▶ What the task asks
According to the foreword below, what did a renowned brain scientist say the oldest neural pathway in the human brain is for?

FURTHER FOREWORD

By Harry Beckwith

This is beyond doubt: You and I are story-based.

When humans first appeared on earth, we gathered around fires for warmth. And all teachers, leaders, and entertainers shared one trait in common, regardless of culture or country; they were the men and women who told the stories. Stories conveyed historic events, life lessons, diverse perspectives, and the chance to learn from mistakes and successes. They inspired emotion and action, and offered a sense of healing, community, and interconnection. Stories wove the original “World Wide Web” when they were shared by travelers to and from distant lands.

The great religions sprang from storytellers, too. Moses, Mohammed, and Jesus of Nazareth were gifted at the art. The great military leaders have been, too, not least of all because the world’s hardest sell is to convince a young man or woman to risk his or her life for their country.

We crave stories, in part, because we were made this way. “The oldest neural pathway in the human brain,” a renowned brain scientist once told me, “is for the narrative. Our brains—and from that, our entire beings—are hardwired for stories.”

Look around you, everywhere. For example, what is our evening news? It’s a series of stories, told one after the other. We are surrounded by stories. Our movies, novels, and plays? Stories. Our dances, artistic creations, favorite songs, or TV shows? Stories. The stuff of every issue of People (or any other magazine or newspaper), our everyday gossip to our friends, how we perceive ourselves and our relationships? All stories.

▶ Input data
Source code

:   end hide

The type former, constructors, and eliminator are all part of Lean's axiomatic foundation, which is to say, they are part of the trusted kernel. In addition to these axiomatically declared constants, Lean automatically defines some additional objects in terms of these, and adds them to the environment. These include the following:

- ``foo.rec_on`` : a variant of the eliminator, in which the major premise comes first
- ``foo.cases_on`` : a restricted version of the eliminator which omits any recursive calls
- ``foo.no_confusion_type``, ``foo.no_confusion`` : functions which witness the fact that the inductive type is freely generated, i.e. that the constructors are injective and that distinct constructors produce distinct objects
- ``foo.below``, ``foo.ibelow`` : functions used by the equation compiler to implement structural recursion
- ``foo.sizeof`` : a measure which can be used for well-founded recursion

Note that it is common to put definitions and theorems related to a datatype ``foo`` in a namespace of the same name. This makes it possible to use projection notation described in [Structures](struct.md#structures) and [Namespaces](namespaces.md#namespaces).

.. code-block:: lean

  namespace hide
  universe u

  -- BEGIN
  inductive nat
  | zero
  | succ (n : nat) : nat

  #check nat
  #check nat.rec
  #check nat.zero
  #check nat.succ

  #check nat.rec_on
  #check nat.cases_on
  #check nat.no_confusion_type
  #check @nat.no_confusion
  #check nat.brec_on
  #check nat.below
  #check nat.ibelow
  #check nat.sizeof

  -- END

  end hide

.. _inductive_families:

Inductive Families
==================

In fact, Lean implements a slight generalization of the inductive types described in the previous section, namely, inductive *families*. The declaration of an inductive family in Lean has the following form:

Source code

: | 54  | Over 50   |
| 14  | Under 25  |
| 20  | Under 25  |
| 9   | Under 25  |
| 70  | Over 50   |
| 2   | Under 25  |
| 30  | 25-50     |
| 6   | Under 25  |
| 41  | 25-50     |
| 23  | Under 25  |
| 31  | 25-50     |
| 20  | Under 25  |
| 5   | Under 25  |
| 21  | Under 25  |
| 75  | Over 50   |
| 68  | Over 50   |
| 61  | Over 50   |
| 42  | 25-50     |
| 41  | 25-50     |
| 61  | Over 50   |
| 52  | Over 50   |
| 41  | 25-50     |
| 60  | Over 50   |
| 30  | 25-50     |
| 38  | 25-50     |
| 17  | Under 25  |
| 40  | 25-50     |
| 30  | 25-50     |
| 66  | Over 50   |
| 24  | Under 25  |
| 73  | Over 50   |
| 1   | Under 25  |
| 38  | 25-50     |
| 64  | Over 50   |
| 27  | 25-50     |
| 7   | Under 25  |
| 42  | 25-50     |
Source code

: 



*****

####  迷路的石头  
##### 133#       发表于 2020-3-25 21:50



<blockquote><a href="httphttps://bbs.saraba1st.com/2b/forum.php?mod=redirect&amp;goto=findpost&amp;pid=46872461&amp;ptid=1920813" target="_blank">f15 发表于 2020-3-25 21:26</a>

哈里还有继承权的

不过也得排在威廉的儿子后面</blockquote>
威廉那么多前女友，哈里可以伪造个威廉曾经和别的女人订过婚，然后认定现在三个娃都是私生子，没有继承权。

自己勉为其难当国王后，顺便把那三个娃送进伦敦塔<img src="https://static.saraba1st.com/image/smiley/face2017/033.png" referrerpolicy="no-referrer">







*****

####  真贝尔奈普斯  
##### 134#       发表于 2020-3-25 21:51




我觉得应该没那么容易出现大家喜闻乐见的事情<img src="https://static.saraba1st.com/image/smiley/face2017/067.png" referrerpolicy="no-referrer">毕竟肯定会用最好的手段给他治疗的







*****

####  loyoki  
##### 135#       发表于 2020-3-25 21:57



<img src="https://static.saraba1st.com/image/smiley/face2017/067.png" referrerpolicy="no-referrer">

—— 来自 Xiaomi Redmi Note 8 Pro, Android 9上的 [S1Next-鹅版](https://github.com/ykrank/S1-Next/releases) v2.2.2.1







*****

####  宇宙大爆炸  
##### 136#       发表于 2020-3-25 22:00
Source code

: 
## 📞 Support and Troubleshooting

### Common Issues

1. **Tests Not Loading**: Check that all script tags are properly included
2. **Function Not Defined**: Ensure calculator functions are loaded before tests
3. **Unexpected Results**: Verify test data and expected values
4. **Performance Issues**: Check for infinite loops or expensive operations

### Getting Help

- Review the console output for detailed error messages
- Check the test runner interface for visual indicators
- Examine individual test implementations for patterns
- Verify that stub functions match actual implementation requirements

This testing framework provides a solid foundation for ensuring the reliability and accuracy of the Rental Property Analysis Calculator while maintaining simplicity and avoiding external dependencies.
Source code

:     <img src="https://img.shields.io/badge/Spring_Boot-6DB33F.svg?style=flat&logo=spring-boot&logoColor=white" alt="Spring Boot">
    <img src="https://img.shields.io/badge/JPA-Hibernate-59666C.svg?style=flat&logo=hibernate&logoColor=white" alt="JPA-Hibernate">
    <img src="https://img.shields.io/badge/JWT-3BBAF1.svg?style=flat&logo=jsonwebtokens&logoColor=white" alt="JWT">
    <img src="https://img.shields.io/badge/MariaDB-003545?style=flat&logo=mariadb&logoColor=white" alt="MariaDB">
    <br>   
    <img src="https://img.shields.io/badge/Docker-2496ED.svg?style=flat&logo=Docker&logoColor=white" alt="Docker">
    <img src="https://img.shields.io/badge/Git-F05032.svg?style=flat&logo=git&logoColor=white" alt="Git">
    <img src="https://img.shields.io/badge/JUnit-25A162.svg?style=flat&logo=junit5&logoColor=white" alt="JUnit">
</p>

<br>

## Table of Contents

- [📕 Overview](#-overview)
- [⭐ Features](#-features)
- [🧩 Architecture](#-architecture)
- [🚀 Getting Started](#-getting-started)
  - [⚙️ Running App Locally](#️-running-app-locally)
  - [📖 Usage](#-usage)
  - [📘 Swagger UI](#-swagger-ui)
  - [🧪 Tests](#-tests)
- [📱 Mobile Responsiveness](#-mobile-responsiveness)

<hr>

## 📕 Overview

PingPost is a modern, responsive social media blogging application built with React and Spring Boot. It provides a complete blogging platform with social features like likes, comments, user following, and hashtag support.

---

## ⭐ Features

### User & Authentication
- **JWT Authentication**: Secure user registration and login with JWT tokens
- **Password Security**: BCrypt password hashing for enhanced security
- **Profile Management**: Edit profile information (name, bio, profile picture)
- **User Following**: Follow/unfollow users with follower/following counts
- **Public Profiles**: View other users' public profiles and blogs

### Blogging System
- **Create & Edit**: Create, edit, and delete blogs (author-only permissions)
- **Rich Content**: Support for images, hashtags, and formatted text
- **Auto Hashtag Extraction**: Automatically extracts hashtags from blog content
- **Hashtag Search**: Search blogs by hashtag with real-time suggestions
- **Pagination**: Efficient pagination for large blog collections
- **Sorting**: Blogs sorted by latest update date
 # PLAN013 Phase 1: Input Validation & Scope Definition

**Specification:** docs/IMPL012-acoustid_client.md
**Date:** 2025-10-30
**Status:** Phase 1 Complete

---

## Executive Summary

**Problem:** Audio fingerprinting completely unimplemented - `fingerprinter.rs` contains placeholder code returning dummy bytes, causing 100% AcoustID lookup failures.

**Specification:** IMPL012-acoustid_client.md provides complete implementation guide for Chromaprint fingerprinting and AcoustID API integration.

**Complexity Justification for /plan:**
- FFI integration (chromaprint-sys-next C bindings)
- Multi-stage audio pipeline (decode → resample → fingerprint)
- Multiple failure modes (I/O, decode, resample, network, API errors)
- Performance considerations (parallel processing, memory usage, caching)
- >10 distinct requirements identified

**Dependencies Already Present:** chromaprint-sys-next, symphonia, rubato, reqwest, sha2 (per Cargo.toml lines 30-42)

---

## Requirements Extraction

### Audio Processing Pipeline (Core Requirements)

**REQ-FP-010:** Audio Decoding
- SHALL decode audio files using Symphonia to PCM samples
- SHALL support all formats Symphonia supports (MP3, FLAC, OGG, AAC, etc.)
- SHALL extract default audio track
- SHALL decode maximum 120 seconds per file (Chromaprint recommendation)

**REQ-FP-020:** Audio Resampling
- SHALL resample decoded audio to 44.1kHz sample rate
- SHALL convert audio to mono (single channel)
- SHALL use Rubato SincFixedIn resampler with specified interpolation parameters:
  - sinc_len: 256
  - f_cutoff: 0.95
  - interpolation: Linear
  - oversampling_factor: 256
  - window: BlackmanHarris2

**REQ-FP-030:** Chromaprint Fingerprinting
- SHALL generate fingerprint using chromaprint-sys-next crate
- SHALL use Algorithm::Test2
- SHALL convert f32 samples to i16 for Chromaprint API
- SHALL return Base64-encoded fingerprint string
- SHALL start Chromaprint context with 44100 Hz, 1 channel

▶ Expected answer
It is for the narrative.